Anyone else having their apps go down?

There is an issue with a host that a machine of my app is on, and it seemed to have rendered the whole app useless. I’m trying to move the machine to a different host, but whatever I try I get errors in the flyctl.

Error: could not start machine XYZ: failed to start VM XYZ: request returned non-2xx status, 408 (Request ID: XYZ-ams)
Error: failed to get volume: failed to get volume vol_XYZ: request returned non-2xx status, 408 (Request ID: XYZ-syd)

On fly scale count I get:

Oops, something went wrong! Could you try that again?
1 Like

The steps mentioned here don’t work.

Not currently. … The test app https://debug.fly.dev/ seems to be working.

Is there a verbose flag for that command that would give more detail, perhaps?

Yea there’s --verbose but it doesn’t show anything extra. I don’t have hope for this app to be recovered soon so I am going through the process of recovering a backup we store off-site. And then somehow gotta recover the data since 5:30AM this morning.

A part of one of our apps started hitting outbound timeout errors repeatedly starting about 6 hours ago. When we attempt to deploy, flyctl reports also times out with a 504 error (rather than a 408) when trying to spin up a release command machine.

So we’re getting outbound timeouts within our application and from the fly infrastructure when deploying.

I don’t think it’s the same issue that you’re having, but it has been consistent for us for the last 6 hours. We can’t redeploy the app as a result.

I’m also blocked since my postgres app’s host is down, and I can’t even detach the db from my main app because of Error: no 6pn ips founds for [db] app; can’t restart/stop it because Oops, something went wrong! Could you try that again? or 408 timeout; can’t attach a new postgres instance because Error: no active leader found.

Not sure what to do here, I’ll probably end up recreating my main app as well since I can’t find any way to attach the new postgres instance (tried removing the DATABASE_URL but no luck).

In ams by any chance?

I still have a down app, support asked for logs 5 hours ago and since then I didn’t hear anything

It seems I am having issue deploying as well.
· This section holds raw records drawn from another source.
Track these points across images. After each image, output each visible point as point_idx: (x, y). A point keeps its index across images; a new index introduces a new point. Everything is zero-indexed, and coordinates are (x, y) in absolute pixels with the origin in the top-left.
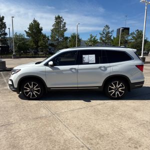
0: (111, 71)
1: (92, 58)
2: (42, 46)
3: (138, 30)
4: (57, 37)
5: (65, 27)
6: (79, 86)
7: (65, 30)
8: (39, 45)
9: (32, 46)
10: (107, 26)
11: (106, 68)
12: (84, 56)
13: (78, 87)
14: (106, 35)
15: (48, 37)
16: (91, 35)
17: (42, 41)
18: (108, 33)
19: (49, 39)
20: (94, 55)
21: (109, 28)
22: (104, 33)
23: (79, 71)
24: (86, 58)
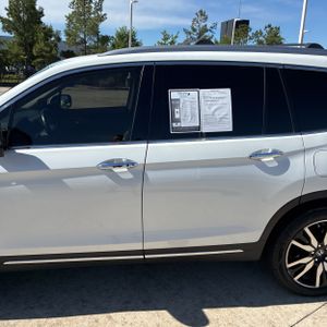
0: (311, 173)
1: (217, 105)
2: (43, 56)
3: (269, 26)
4: (82, 36)
5: (101, 9)
6: (148, 246)
7: (102, 18)
8: (35, 54)
9: (17, 55)
10: (202, 13)
11: (283, 160)
12: (174, 94)
13: (143, 252)
14: (200, 34)
15: (58, 32)
16: (164, 33)
17: (42, 44)
18: (205, 30)
19: (59, 39)
20: (227, 92)
21: (206, 19)
22: (194, 30)
23: (150, 174)
24: (189, 105)
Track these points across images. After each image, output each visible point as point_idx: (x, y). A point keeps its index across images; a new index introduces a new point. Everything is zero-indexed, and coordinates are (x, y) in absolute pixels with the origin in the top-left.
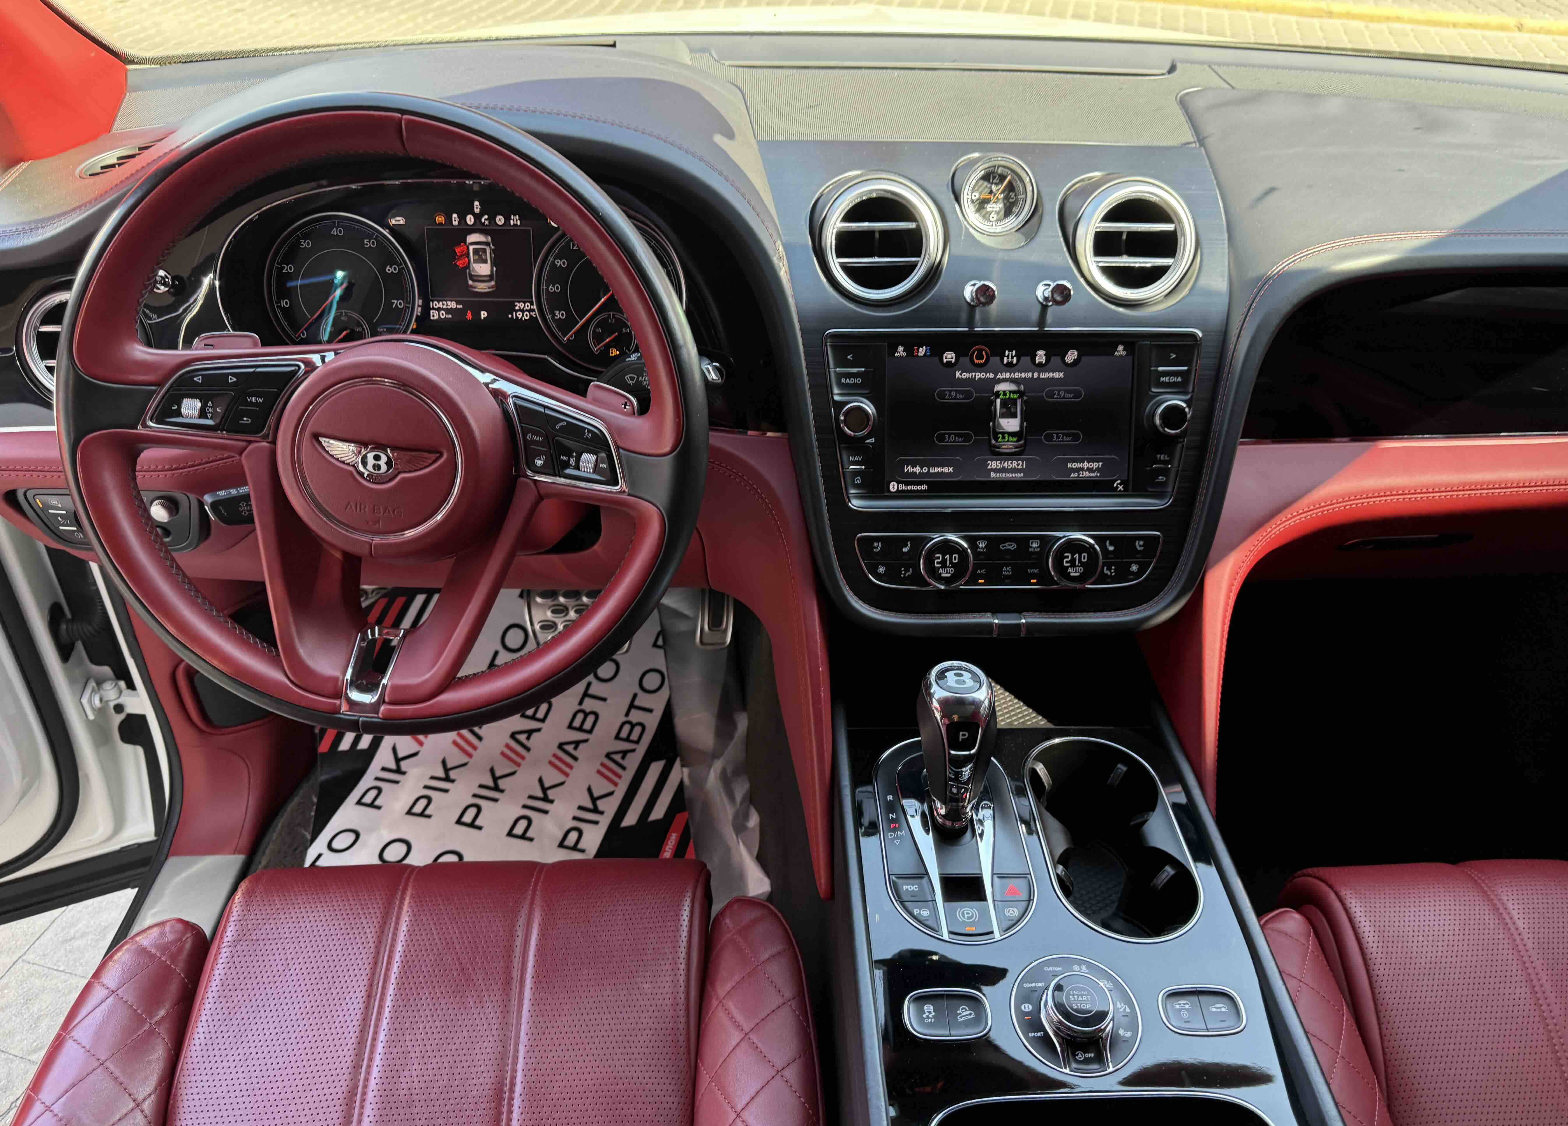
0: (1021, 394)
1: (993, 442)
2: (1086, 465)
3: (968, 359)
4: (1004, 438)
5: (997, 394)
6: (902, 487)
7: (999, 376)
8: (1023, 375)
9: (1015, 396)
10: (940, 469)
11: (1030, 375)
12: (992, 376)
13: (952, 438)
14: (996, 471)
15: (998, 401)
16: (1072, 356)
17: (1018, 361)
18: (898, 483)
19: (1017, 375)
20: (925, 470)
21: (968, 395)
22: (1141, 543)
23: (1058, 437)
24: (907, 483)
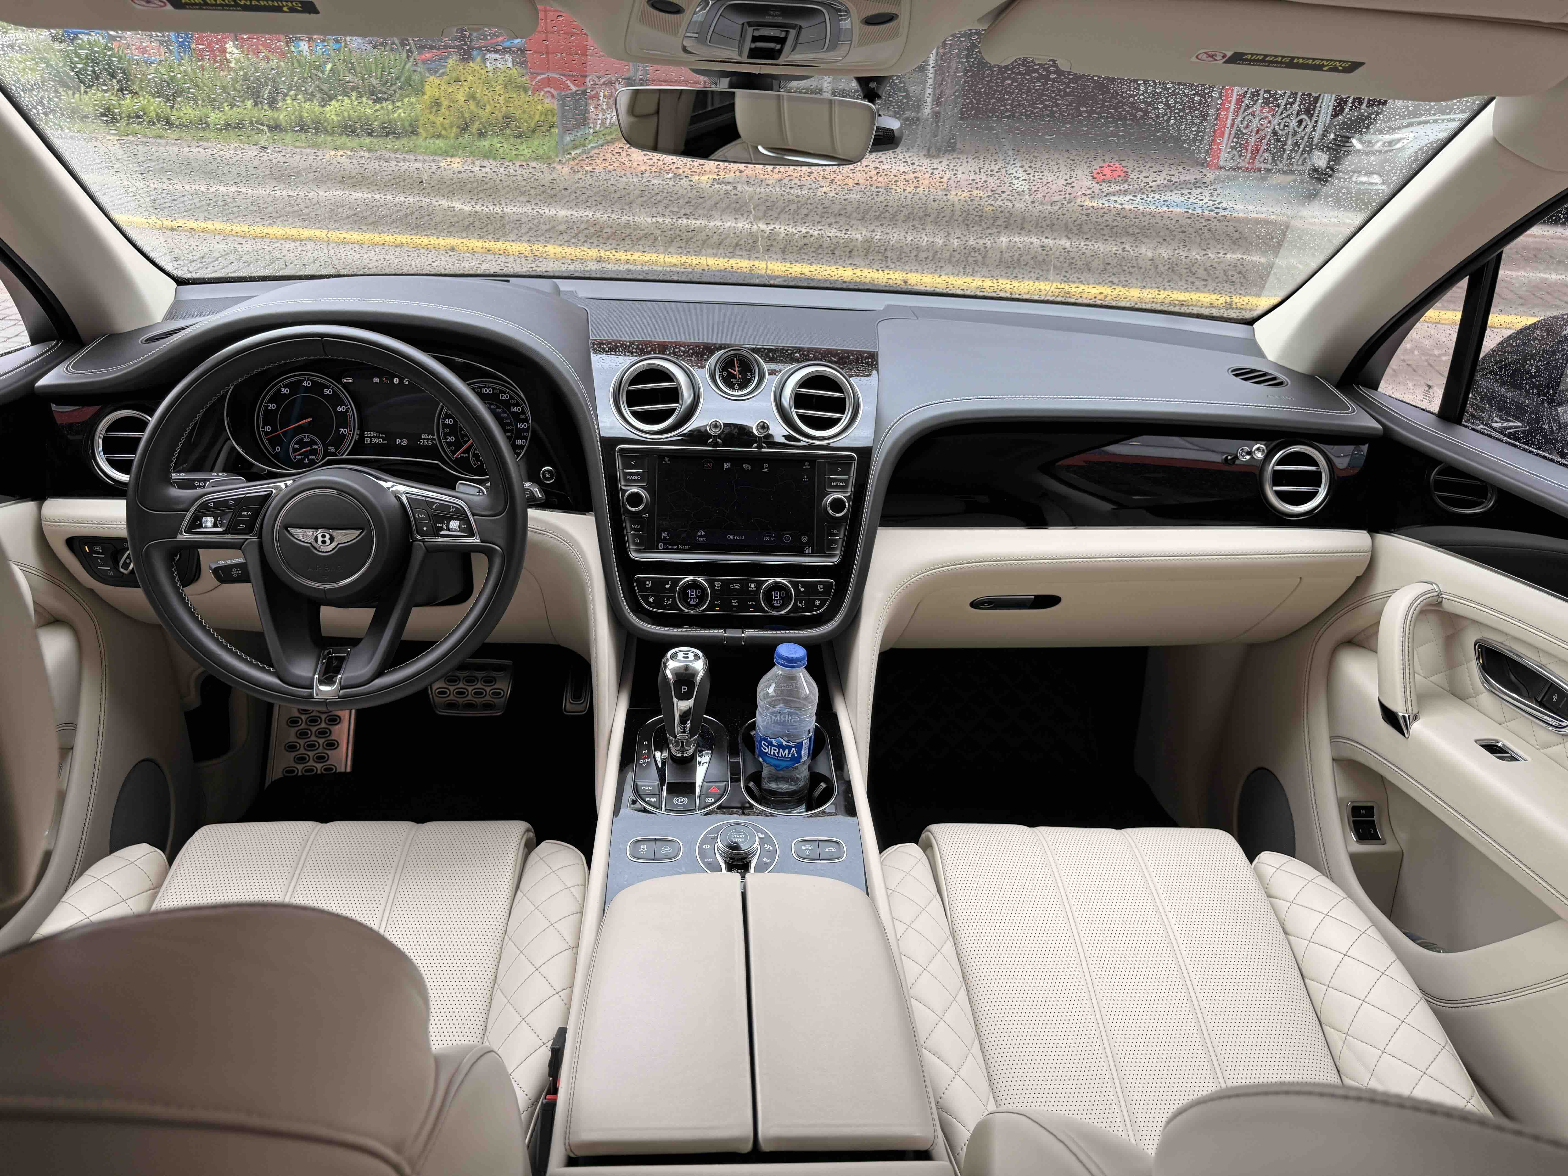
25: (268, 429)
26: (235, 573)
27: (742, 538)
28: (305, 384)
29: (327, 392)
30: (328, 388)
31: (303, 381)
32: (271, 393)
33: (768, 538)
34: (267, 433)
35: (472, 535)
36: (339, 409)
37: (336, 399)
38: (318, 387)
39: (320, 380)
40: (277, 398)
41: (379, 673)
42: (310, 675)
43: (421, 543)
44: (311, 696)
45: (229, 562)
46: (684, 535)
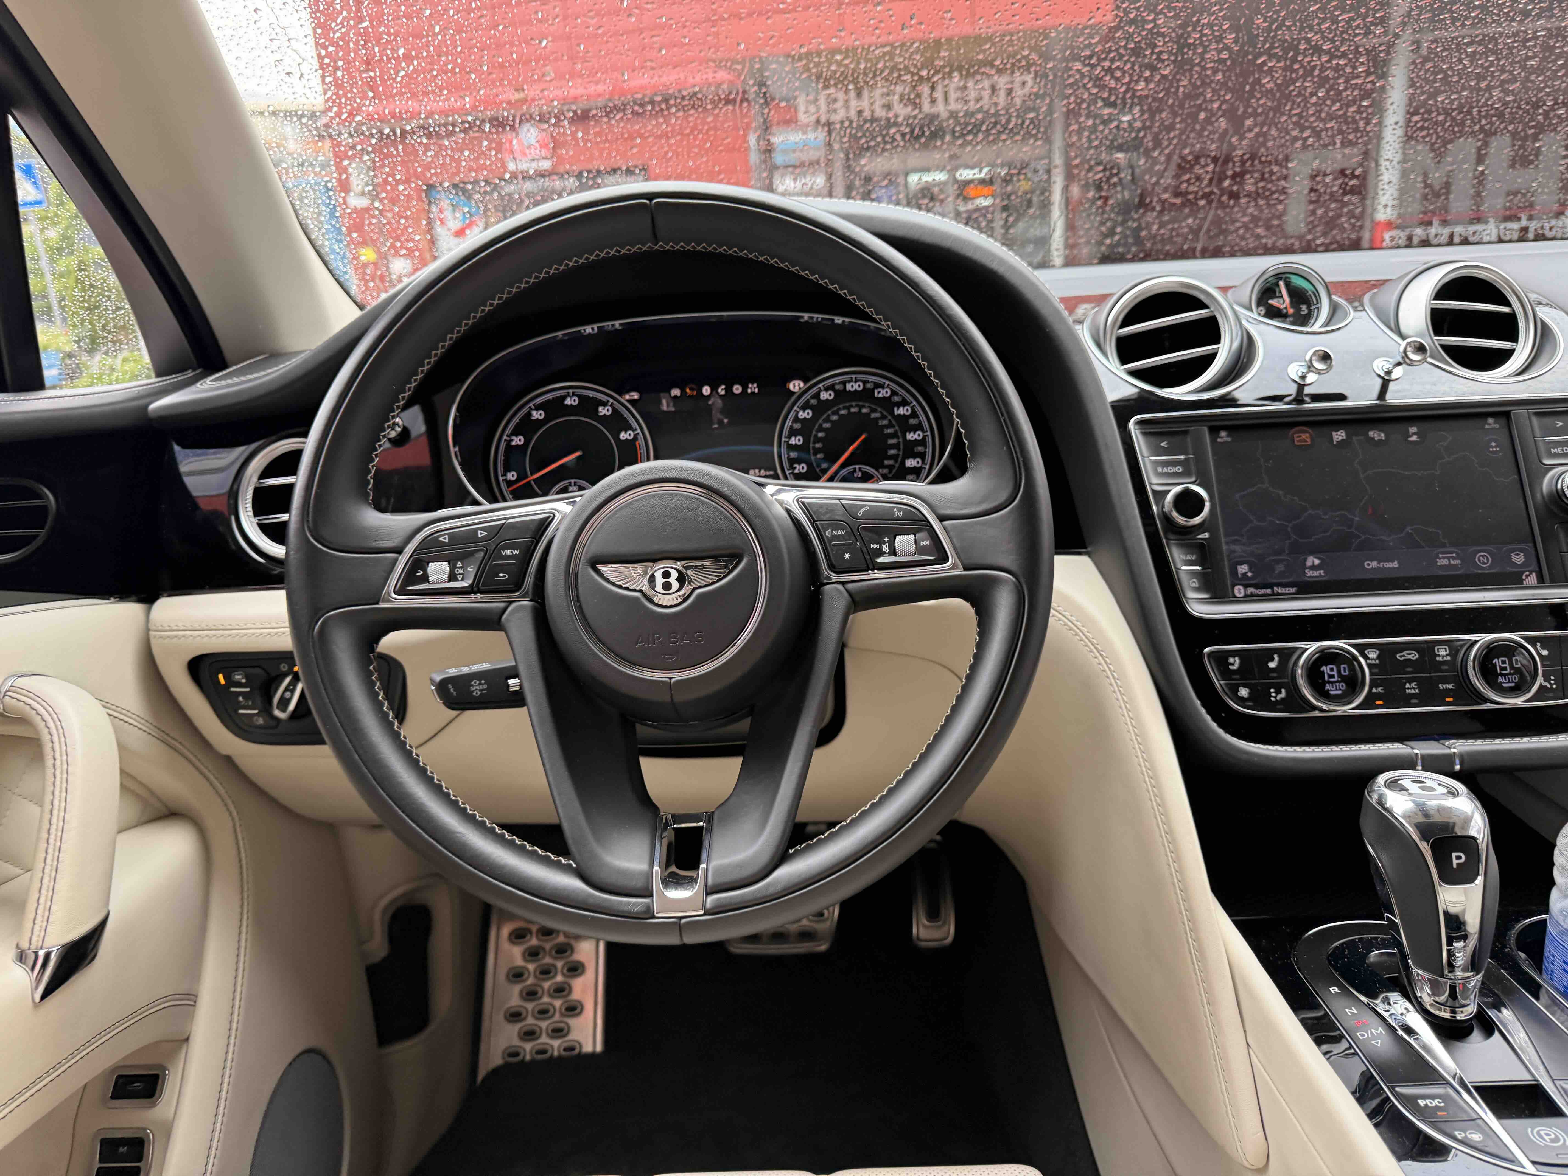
25: (512, 476)
26: (477, 688)
27: (1395, 564)
28: (568, 402)
29: (603, 411)
30: (604, 404)
31: (564, 398)
32: (516, 420)
33: (1445, 562)
34: (509, 483)
35: (944, 559)
36: (624, 436)
37: (618, 422)
38: (588, 406)
39: (591, 394)
40: (526, 427)
41: (781, 858)
42: (643, 866)
43: (840, 587)
44: (649, 913)
45: (465, 670)
46: (1280, 568)
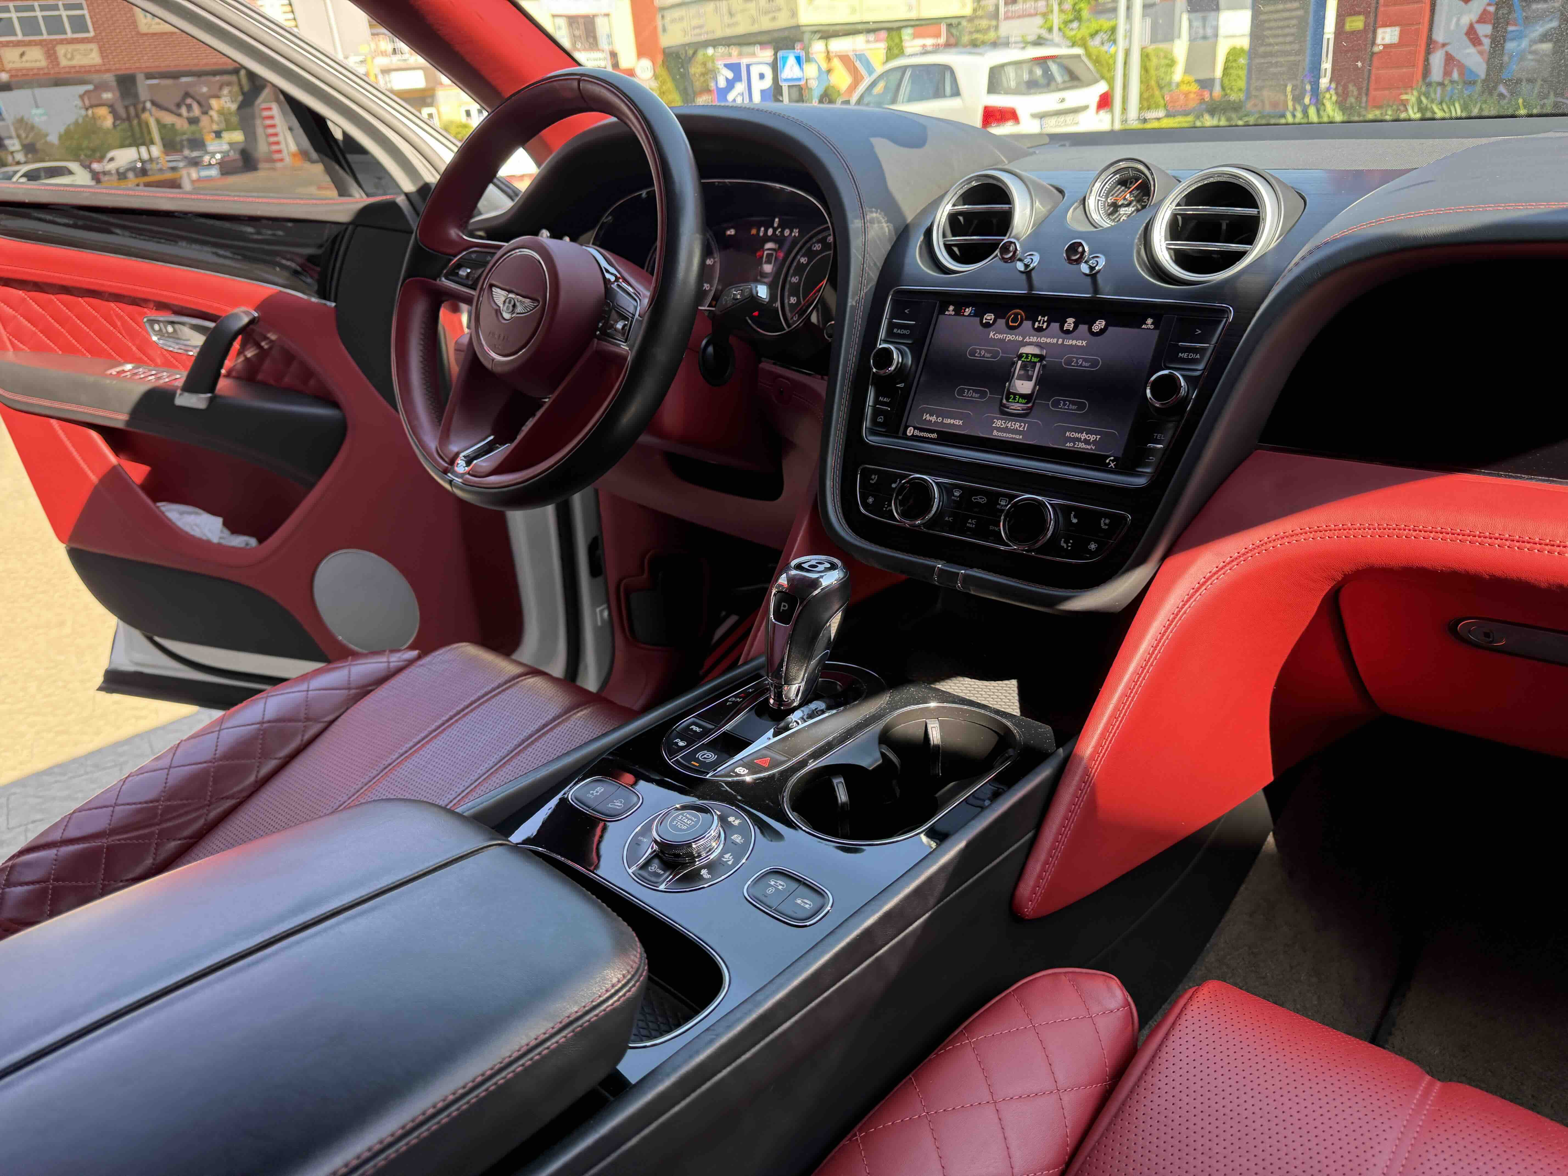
0: (1041, 357)
1: (1004, 401)
2: (1084, 436)
3: (1004, 321)
4: (1014, 399)
5: (1020, 356)
6: (917, 433)
7: (1027, 339)
8: (1048, 340)
9: (1034, 360)
10: (952, 421)
11: (1055, 341)
12: (1021, 339)
13: (970, 394)
14: (999, 429)
15: (1020, 362)
16: (1099, 325)
17: (1048, 326)
18: (915, 428)
19: (1043, 340)
20: (940, 420)
21: (995, 354)
22: (1107, 521)
23: (1065, 405)
24: (921, 430)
update failed: failed to update VM xxx: request returned non-2xx status, 504

Looking at the logs it seems app us running fine on the port.

Yep, ams.
Now my cloned postgres snapshot from 24 hours ago doesn’t accept connections: 500 Internal Server Error failed to connect to repmgr node: failed to connect to host=[ip] user=repmgr database=repmgr: server error (FATAL: database "repmgr" does not exist (SQLSTATE 3D000)) :confused:

edit: This likely happened because when I cloned it it picked the latest postgres image version, but I have no way of finding out the previous one (shows N/A) and I can’t access a psql shell to attempt manually fixing it; I’ll just delete both apps and reset everything with a local backup …

For your situation, it looks like your volume isn’t reachable along with the same app, so you could try the steps in this guide: Backup, Restores, & Snapshots · Fly Docs - these snapshots seem to be stored offsite (at least not on the same host), but in my case they seem to be broken for some reason (but the data is there).

final edit: I’m finally back up by creating a new empty postgres app and attaching it, then loading the pg_dump I did locally, which ignored the image version mismatch or whatever that was and got the data back up.

By now I have recovered my DB from a backup yes, it works again.

But there’s still another app, without any volumes. And fly scale count 0 just gives an error. It’s impossible to get a healthy machine in that app again…

Ok I just ran fly deploy again and it seems like I got a healthy machine again. Jesus finally

1 Like

Yea seriously frustrated. I can’t do anything!!

$ fly scale count 2
Oops, something went wrong! Could you try that again?

Can the fly team do something here?

I’ve been having this issue since yesterday, glad it’s not just me.
I only see it on two of my fly-hosted applications and not on another.
I submitted a support ticket 15 hours ago but haven’t heard back.

At least the applications seem to be running ok, I just can’t deploy, mostly this error:

Failed to update machines: failed to update machine ...: failed to update VM ...: request returned non-2xx status, 504 Retrying...

We’re seeing the same issue but only for the regions IAD/ORD. A deployment on FRA went through fine.

We’re awaiting a support response as well.

I know that adding a post and stating that I also have this issue is not helping much, but it would be pretty nice if somebody from Fly could look into this, I have 2 hosts that are down, and none of the normal recovery steps seem to be helping.

I am curious of anyone from Fly looks at this? Would they care to respond if they did?

request returned non-2xx status, 504 here too

I wonder if this is why? The API timing out could well be causing those response codes:

This has been marked as resolved but I’m still unable to edit machines.